■ Data provided
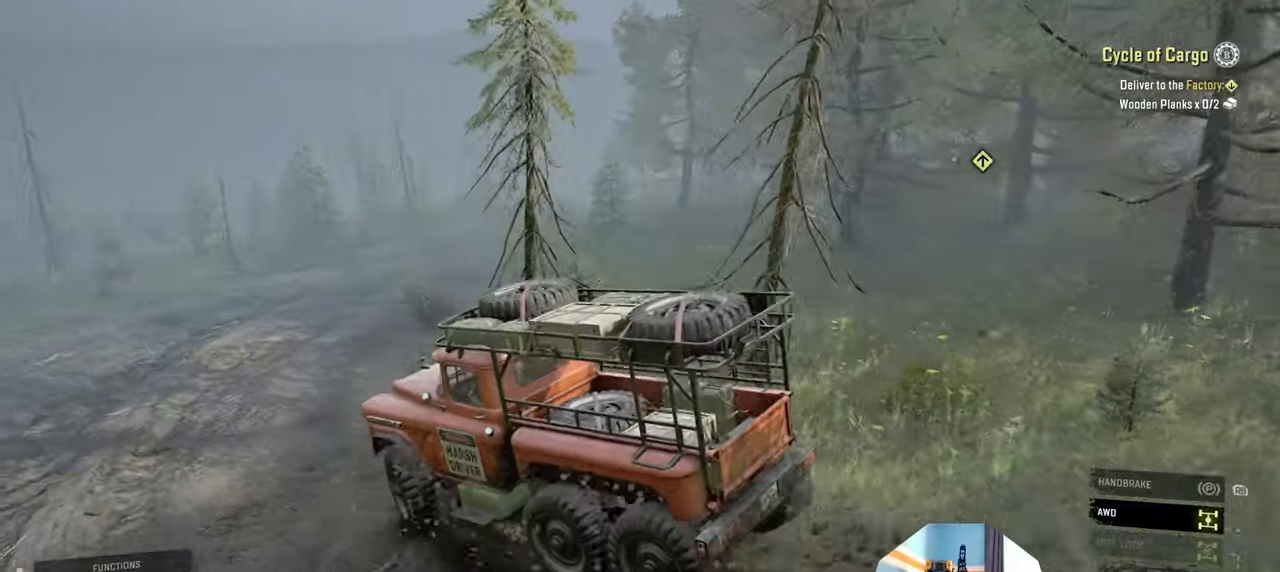
{"buttons": ["R2"], "left_stick": "right", "right_stick": "right", "events": []}
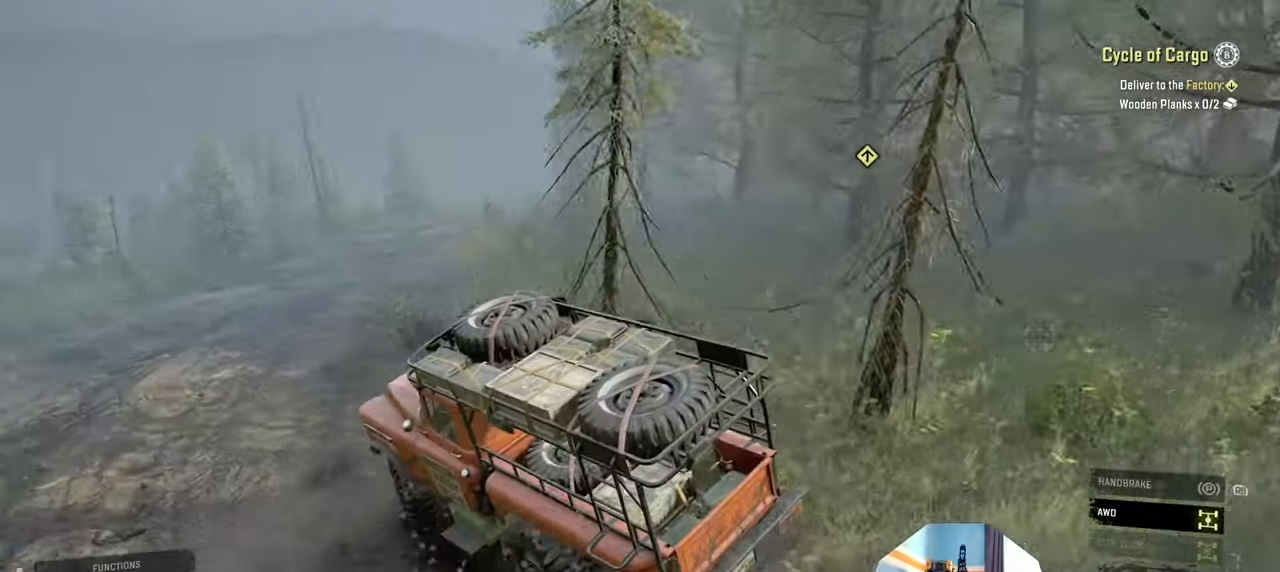
{"buttons": ["R2"], "left_stick": "right", "right_stick": "center", "events": [[34, "right_stick", "center"], [234, "left_stick", "center"], [500, "left_stick", "right"]]}
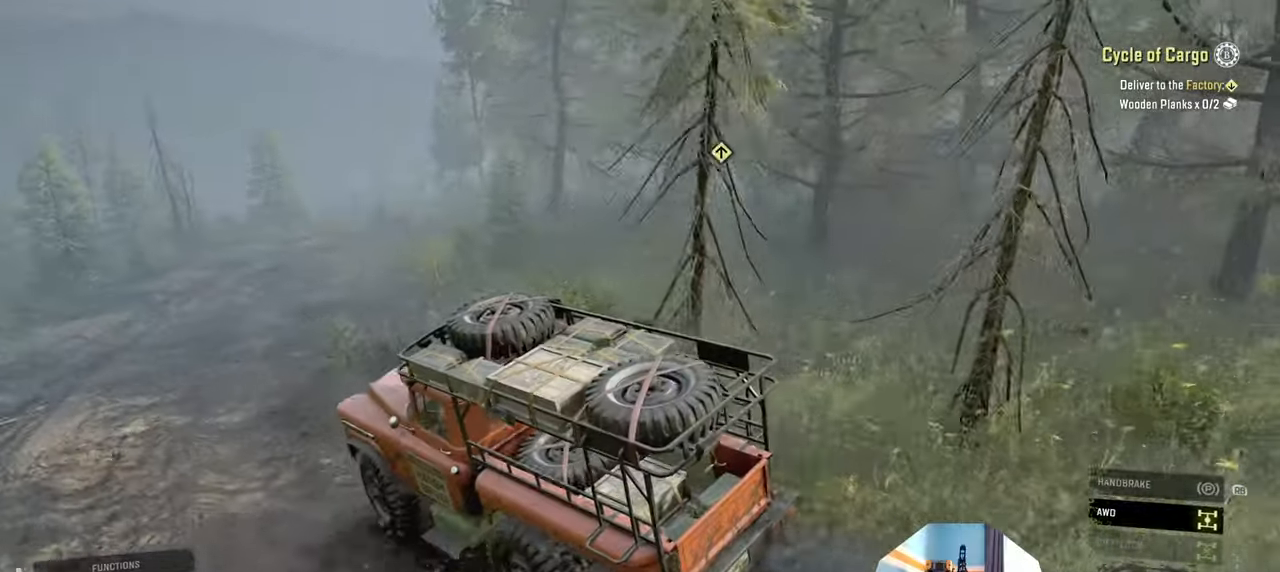
{"buttons": ["R2"], "left_stick": "center", "right_stick": "center", "events": [[267, "right_stick", "up"], [334, "L1", "down"], [467, "L1", "up"], [467, "left_stick", "center"], [467, "right_stick", "center"]]}
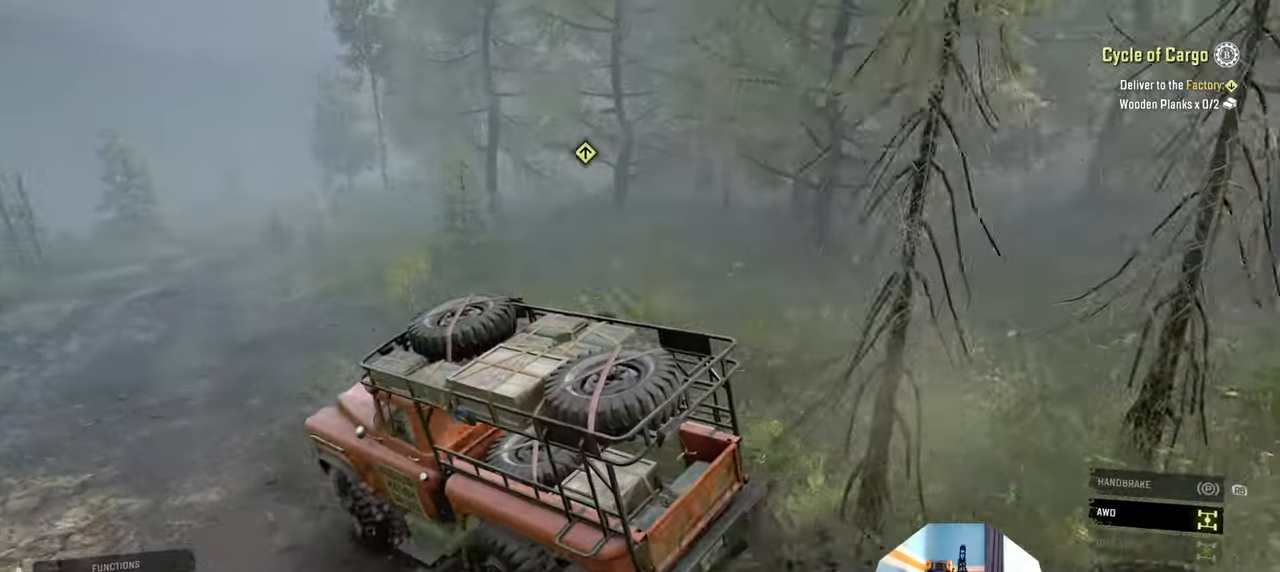
{"buttons": ["R2"], "left_stick": "center", "right_stick": "left", "events": [[234, "right_stick", "left"]]}
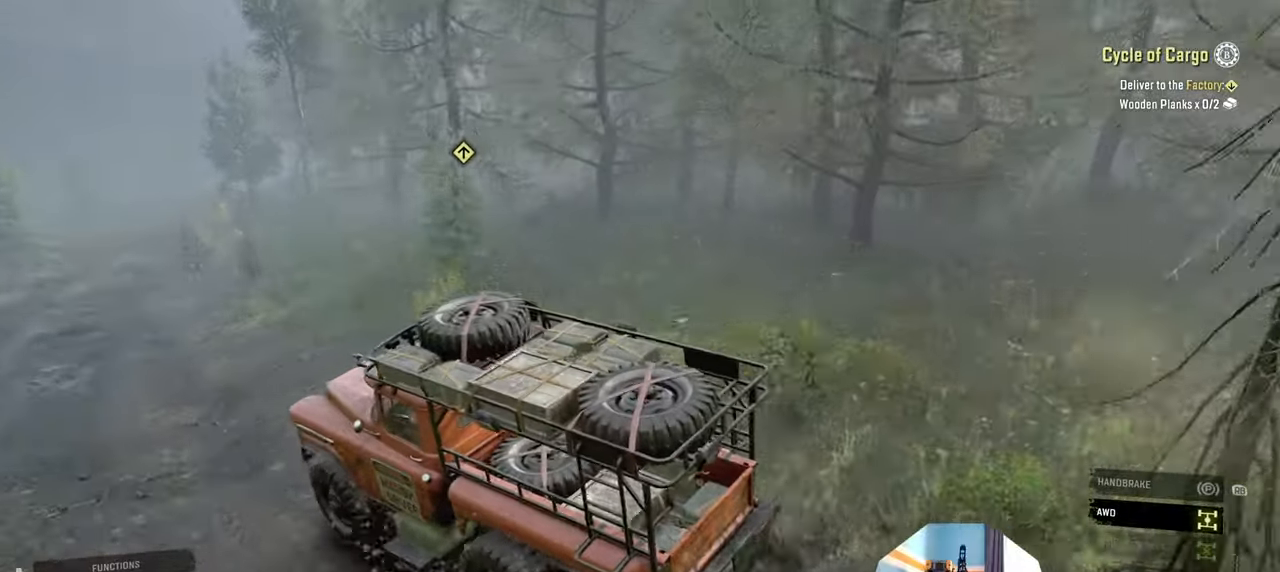
{"buttons": ["R2"], "left_stick": "right", "right_stick": "center", "events": [[67, "left_stick", "right"], [334, "right_stick", "center"]]}
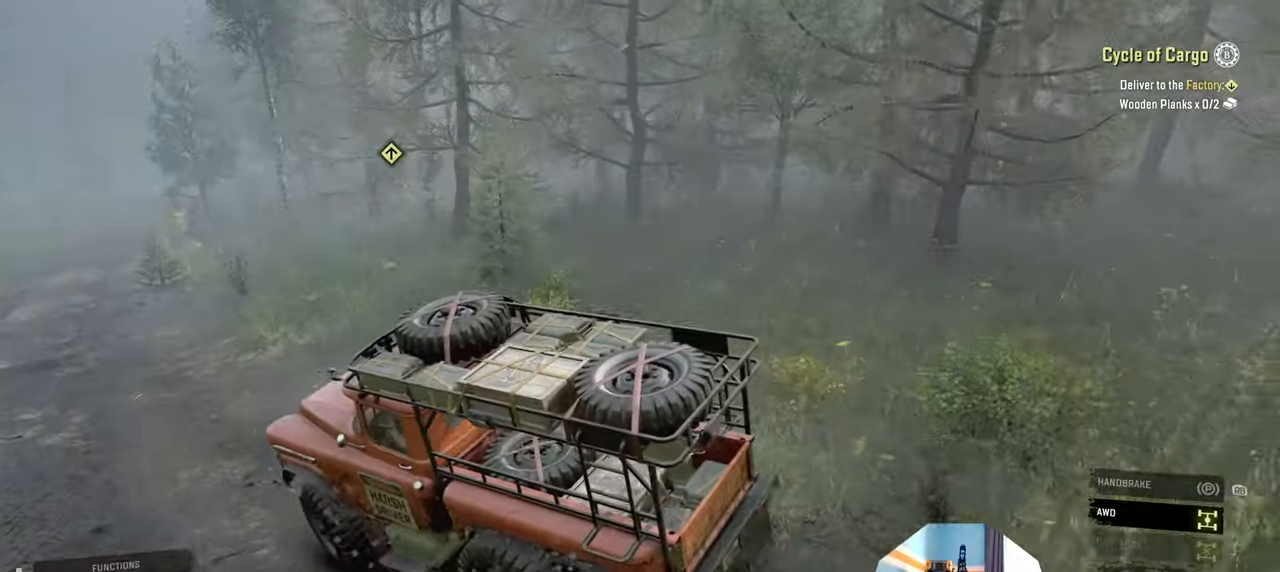
{"buttons": ["R2"], "left_stick": "center", "right_stick": "center", "events": [[100, "left_stick", "center"], [267, "right_stick", "left"], [367, "right_stick", "center"]]}
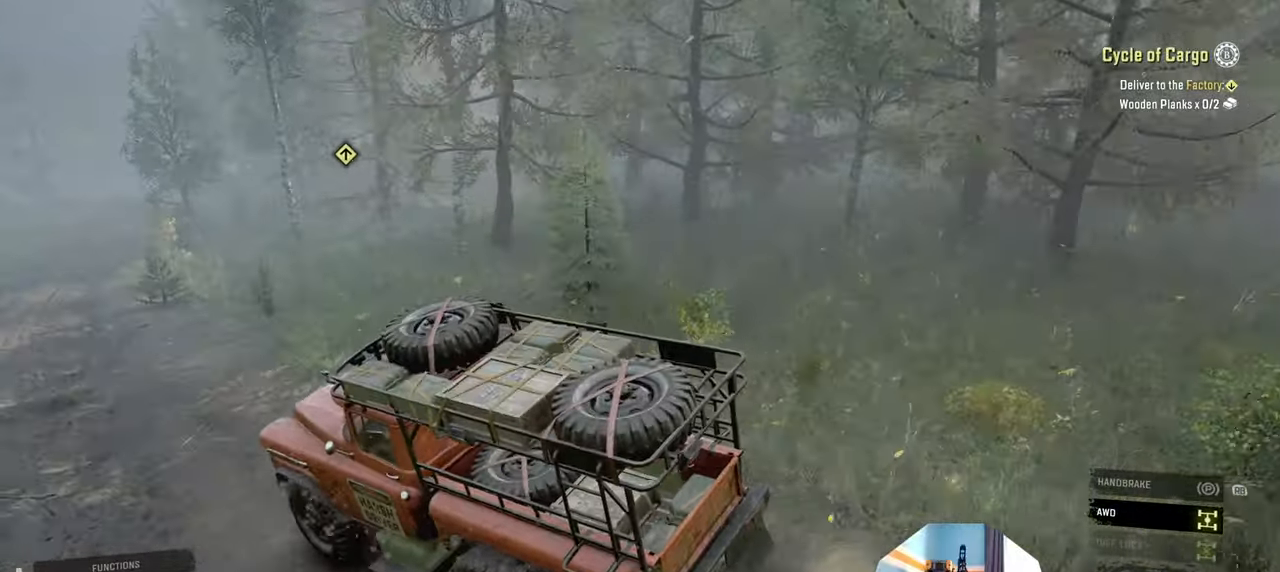
{"buttons": ["R2"], "left_stick": "right", "right_stick": "left", "events": [[100, "right_stick", "left"], [234, "right_stick", "center"], [434, "left_stick", "right"], [434, "right_stick", "left"]]}
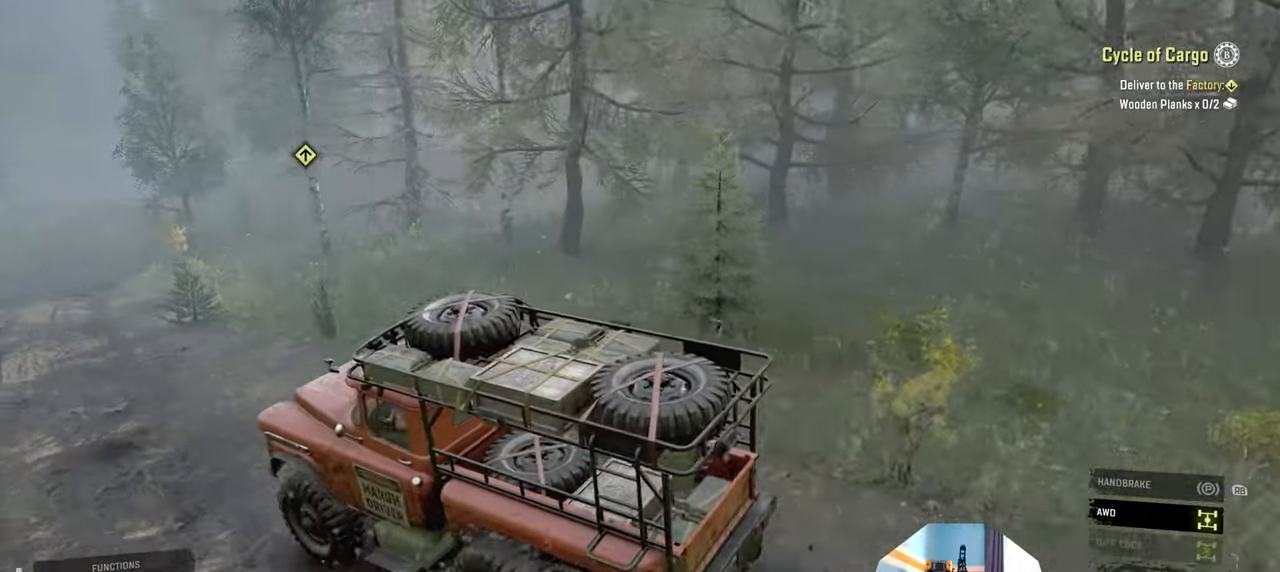
{"buttons": ["R2"], "left_stick": "center", "right_stick": "left", "events": [[200, "left_stick", "center"]]}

■ Exercise goal
Note down each line above where the word "center" occurs.

■ Written reply
{"buttons": ["R2"], "left_stick": "right", "right_stick": "center", "events": [[34, "right_stick", "center"], [234, "left_stick", "center"], [500, "left_stick", "right"]]}
{"buttons": ["R2"], "left_stick": "center", "right_stick": "center", "events": [[267, "right_stick", "up"], [334, "L1", "down"], [467, "L1", "up"], [467, "left_stick", "center"], [467, "right_stick", "center"]]}
{"buttons": ["R2"], "left_stick": "center", "right_stick": "left", "events": [[234, "right_stick", "left"]]}
{"buttons": ["R2"], "left_stick": "right", "right_stick": "center", "events": [[67, "left_stick", "right"], [334, "right_stick", "center"]]}
{"buttons": ["R2"], "left_stick": "center", "right_stick": "center", "events": [[100, "left_stick", "center"], [267, "right_stick", "left"], [367, "right_stick", "center"]]}
{"buttons": ["R2"], "left_stick": "right", "right_stick": "left", "events": [[100, "right_stick", "left"], [234, "right_stick", "center"], [434, "left_stick", "right"], [434, "right_stick", "left"]]}
{"buttons": ["R2"], "left_stick": "center", "right_stick": "left", "events": [[200, "left_stick", "center"]]}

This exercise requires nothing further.